Under Armour Breach Exposes 72 Million Customer Emails to Hackers

If you have ever purchased from Under Armour, your email address may now be in the hands of cybercriminals. The Everest ransomware gang leaked 72.7 million customer records after the athletic apparel company apparently refused to pay a ransom. The breach includes email addresses, names, purchase histories, and geographic locations, creating a detailed profile that scammers can use for targeted phishing attacks.

What Was Exposed

According to Have I Been Pwned, which added the breach to its database, the leaked data includes:

• Names and email addresses
• Dates of birth and genders
• Geographic locations
• Purchase history details

The Everest gang claims the breach also includes phone numbers, physical addresses, loyalty program information, and preferred store locations, though not all of these have been independently verified.

Notably, passwords and financial information do not appear to be part of the leak. Under Armour stated there is no evidence the breach affected their main website or payment processing systems.

How the Attack Happened

The Everest ransomware gang, operating since 2020, claimed responsibility for the attack. The timeline shows a familiar pattern:

• November 2025: The initial breach occurred
• Two months later: Everest posted Under Armour to their leak site, demanding ransom within seven days
• January 18, 2026: With no payment received, the gang leaked the data on a cybercrime forum
• January 21, 2026: Have I Been Pwned confirmed and published the breach details

Under Armour has remained largely silent throughout. The company has not issued a public breach notification and has declined to answer media questions since the attack was first reported in November.

Why This Breach Is Dangerous

At first glance, a breach without passwords or financial data might seem minor. It is not. The combination of email addresses with purchase history and personal details creates perfect conditions for targeted phishing.

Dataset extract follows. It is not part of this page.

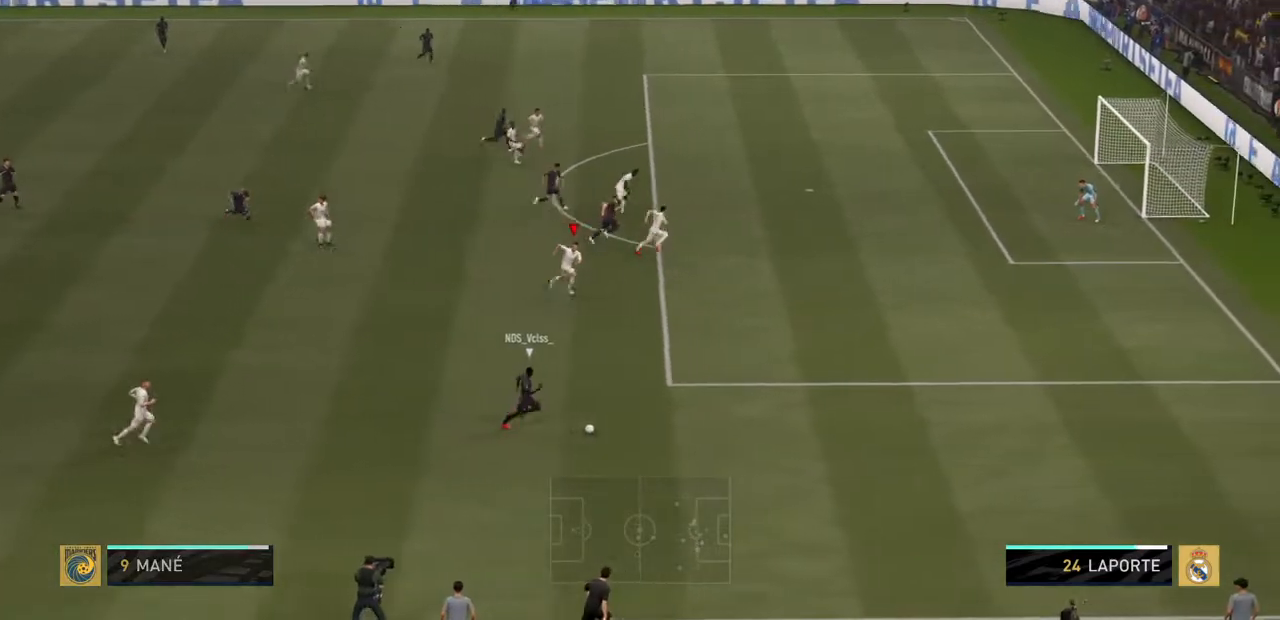
{"buttons": ["R2"], "left_stick": "right", "right_stick": "center", "events": [[367, "left_stick", "right"]]}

Consider what an attacker now knows: your email, what products you bought, when you bought them, and where you live. A phishing email could reference a specific past purchase, offer a fake discount on products you actually buy, or claim to be from a store near your location. This contextual information makes scam emails far more convincing than generic phishing attempts.

Troy Hunt, creator of Have I Been Pwned, noted his surprise at the lack of official disclosure from Under Armour given the scale of the breach and the time that has passed since the initial attack.

Legal Action Already Underway

A proposed class action lawsuit has been filed against Under Armour by law firm Chimicles Schwartz Kriner & Donaldson-Smith on behalf of affected customers. The case alleges the company failed to adequately protect customer data and has not properly disclosed the breach to those affected.

What You Should Do

If you have ever shopped at Under Armour, assume your information was compromised. Take these steps:

• Check Have I Been Pwned to confirm if your email appears in the breach
• Be extremely cautious of emails claiming to be from Under Armour, especially those referencing past purchases or offering special deals
• Never click links in unexpected emails. Instead, go directly to the company website by typing the address
• Update your Under Armour account password even though passwords were not part of the leak. Use a unique password not shared with other accounts
• Enable two factor authentication on your email account to prevent attackers from gaining access if they attempt credential stuffing with passwords from other breaches

Data breaches are inevitable, but their impact does not have to be. Stay vigilant about what arrives in your inbox, especially from companies you have done business with in the past.